By Nancy Gay
Patients suffering from an untreatable form of lung cancer may benefit from an existing cancer remedy that blocks cell growth. That’s according to a paper published in Science Translational Medicine.
Adenocarcinoma is the most common subtype of lung cancer, the leading cause of cancer death among men and women. One third of adenocarcinoma cancers have a mutant gene called KRAS, which requires any of four EGFR/ERBB growth factor receptors to be active for it to cause cancerous cells to rapidly reproduce.
Currently, there aren’t any KRAS-inhibiting drugs available for treatment of these cancers and first-generation EGFR drugs have not been beneficial for a majority of patients with this form of cancer. However, researchers found that, unlike first-generation EGFR inhibitors, one particular second-generation EGFR inhibitor – a multi-ERBB inhibitor – blocked the proliferation of KRAS-mutant lung cancer cells in lab studies and actually prevented the formation of KRAS-driven lung cancers in mice.
Moffitt researcher Dr. Matthew Smith, says, "These results suggest that drugs such as afatinib, either alone or in combination regimens, may be active in patients with KRAS mutations that currently have limited therapeutic options. By hitting multiple, closely-related targets, afatinib blocks a pro-growth signal upstream of KRAS. It will be exciting to see if these findings can be incorporated into clinical trials and ultimately improvements in patient outcomes."
Dr. Smith explains that these findings are not only important to lung cancer research, but also to colon and pancreatic cancer research because these studies deal with mutant KRAS, which is a very common mutation in lung and other solid tumors that acts downstream of cell surface receptors such as EGFR, HER2 and ERBB3.

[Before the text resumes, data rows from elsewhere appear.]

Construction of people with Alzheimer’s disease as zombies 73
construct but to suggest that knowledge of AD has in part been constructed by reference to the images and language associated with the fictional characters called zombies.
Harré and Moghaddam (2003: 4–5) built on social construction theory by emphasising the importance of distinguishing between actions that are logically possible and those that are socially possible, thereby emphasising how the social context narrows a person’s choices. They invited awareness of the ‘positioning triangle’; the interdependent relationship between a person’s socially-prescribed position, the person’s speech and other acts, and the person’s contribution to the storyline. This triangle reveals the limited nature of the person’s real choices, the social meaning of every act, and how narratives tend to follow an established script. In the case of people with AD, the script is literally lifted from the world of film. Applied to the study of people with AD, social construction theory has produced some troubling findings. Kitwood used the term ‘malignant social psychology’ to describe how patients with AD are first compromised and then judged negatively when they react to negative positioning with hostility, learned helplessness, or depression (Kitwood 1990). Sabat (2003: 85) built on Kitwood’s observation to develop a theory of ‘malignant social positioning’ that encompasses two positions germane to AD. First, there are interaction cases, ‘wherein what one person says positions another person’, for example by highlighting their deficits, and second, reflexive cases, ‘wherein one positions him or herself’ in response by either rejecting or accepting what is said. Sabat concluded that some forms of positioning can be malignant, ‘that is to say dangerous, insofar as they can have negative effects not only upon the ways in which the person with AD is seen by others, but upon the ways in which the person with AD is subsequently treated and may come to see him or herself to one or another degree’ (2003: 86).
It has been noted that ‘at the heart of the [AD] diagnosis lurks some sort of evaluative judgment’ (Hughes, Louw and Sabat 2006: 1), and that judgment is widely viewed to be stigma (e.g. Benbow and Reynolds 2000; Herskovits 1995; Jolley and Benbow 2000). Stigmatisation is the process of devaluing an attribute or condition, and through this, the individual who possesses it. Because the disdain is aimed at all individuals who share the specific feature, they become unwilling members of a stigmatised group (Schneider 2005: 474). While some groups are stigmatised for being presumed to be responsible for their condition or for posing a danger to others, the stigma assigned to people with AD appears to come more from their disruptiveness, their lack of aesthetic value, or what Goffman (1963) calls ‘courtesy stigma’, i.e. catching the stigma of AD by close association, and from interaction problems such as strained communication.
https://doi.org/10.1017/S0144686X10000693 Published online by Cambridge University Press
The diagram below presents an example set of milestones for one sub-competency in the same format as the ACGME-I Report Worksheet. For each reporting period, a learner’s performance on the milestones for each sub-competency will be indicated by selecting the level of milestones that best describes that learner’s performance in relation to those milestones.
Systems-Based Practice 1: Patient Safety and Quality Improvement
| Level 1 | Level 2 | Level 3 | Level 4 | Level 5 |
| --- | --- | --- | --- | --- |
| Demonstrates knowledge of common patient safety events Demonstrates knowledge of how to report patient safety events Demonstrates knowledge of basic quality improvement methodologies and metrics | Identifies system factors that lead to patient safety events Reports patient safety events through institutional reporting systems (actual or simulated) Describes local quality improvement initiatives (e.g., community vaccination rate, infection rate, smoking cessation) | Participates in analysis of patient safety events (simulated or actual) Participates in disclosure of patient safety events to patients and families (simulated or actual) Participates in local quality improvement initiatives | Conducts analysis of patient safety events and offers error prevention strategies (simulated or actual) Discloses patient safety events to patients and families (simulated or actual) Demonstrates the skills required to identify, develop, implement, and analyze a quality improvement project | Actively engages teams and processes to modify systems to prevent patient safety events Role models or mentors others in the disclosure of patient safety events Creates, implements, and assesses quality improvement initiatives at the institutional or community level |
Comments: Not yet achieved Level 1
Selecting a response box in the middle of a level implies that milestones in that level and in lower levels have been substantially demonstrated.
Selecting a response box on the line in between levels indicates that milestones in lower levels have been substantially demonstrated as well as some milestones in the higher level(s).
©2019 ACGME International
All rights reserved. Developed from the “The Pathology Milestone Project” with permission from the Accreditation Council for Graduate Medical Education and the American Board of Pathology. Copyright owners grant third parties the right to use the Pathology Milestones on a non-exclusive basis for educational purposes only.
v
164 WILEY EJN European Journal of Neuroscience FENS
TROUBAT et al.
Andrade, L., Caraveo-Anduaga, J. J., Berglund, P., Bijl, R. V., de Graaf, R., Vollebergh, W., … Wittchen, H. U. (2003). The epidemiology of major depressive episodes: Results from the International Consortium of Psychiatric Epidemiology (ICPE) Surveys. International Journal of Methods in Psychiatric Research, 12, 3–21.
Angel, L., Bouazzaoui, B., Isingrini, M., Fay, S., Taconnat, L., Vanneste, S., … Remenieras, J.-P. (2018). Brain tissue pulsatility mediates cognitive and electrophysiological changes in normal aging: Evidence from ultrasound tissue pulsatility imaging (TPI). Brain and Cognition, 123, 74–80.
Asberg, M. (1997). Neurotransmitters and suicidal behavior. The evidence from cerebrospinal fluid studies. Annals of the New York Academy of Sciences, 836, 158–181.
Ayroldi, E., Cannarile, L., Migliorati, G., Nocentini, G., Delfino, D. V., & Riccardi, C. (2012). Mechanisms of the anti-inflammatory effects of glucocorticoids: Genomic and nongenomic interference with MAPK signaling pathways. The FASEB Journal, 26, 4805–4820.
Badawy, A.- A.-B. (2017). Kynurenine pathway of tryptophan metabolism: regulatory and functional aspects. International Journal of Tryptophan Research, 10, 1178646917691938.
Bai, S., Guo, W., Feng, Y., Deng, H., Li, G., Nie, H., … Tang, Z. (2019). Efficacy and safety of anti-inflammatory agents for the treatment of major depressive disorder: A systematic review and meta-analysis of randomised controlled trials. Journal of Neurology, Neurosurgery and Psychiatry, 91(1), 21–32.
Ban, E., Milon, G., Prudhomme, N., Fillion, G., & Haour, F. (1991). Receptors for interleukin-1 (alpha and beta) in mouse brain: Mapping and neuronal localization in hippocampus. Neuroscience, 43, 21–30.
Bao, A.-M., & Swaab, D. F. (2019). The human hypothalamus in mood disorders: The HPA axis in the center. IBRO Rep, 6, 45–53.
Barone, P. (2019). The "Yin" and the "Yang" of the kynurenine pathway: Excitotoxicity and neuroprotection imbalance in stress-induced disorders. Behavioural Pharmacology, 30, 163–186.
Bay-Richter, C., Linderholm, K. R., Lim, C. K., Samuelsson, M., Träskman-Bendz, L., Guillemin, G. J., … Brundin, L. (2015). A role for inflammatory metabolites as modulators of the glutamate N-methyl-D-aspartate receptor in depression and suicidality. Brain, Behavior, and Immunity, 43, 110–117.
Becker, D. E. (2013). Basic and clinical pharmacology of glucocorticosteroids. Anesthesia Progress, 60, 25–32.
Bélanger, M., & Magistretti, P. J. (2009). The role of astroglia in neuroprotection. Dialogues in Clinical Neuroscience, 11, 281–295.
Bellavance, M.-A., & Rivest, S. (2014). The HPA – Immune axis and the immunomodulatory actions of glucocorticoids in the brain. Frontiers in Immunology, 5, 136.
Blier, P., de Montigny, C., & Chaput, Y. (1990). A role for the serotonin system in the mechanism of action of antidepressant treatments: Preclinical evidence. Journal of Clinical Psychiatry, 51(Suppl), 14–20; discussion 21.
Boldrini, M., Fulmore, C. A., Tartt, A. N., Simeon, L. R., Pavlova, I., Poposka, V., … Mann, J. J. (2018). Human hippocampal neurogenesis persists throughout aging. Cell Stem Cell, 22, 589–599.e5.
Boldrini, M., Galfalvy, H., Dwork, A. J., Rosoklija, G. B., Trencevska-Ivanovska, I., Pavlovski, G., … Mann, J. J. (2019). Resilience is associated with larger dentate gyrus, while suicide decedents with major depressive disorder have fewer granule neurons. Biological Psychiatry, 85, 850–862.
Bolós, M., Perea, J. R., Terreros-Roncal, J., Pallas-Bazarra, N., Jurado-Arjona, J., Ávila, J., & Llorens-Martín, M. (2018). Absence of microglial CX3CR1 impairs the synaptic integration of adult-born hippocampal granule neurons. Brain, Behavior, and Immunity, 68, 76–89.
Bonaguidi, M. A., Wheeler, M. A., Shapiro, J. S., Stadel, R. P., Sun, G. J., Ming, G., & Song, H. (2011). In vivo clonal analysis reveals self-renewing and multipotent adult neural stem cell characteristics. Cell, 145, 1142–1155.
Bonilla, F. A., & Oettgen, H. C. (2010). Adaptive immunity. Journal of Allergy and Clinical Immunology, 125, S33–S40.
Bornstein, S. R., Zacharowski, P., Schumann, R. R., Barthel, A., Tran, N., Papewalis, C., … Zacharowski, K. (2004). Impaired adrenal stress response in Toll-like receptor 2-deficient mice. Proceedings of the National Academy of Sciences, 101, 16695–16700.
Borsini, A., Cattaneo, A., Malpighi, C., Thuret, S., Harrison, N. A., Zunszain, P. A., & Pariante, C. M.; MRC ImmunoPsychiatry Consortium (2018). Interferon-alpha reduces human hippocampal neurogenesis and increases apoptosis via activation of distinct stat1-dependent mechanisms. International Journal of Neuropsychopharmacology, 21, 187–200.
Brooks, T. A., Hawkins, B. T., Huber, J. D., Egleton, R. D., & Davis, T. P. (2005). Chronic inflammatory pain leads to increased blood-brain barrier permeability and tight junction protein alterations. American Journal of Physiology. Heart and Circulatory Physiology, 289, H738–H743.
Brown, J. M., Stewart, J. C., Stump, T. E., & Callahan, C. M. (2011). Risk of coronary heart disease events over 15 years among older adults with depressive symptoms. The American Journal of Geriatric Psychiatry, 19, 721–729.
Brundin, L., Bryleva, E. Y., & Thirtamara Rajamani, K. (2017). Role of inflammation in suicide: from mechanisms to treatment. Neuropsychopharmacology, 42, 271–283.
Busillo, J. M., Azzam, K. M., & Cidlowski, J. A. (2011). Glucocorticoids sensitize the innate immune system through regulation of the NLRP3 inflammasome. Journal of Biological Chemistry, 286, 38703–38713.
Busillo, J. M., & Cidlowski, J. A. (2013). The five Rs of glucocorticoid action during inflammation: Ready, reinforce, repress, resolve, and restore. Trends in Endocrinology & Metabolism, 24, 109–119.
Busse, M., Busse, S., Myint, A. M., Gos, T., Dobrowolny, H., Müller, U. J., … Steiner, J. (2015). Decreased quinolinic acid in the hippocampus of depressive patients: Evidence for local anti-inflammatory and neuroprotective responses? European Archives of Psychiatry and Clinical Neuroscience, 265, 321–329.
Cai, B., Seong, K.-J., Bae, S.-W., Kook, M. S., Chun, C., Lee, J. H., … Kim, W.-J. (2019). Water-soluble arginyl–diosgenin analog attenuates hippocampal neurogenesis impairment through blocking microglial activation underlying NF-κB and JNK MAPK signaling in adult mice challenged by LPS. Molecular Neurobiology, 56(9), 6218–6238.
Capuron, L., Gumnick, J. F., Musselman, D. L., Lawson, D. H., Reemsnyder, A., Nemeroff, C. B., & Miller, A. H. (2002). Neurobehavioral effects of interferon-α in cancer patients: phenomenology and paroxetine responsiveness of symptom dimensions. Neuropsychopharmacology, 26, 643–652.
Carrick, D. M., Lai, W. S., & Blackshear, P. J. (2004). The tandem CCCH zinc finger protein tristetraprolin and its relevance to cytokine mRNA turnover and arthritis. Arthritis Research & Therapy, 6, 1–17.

According to Smith, conventional wisdom dictates that when KRAS is mutated and locked in the “always on” state, targeting upstream receptors such as EGFR is ineffective. Clinical trials have supported this and targeting EGFR is counter-indicated when KRAS is mutated.
Together, these papers suggest that ERBB family members upstream of KRAS do actually provide a signal important for growth of the tumor and existing drugs that work against multiple ERBB family members may have some activity in KRAS mutant lung cancer.
Previous results show that drugs that only target EGFR didn’t work, but these drugs that target all of the ERBB family members seem to be much more effective. Thus, the data presented challenges current thinking and provides new potential strategies for treating patients whose tumors have mutations in KRAS.
The scientists hope that lung cancer patients with the KRAS-driven form of lung cancer may benefit from including the inhibitor in their treatment plan.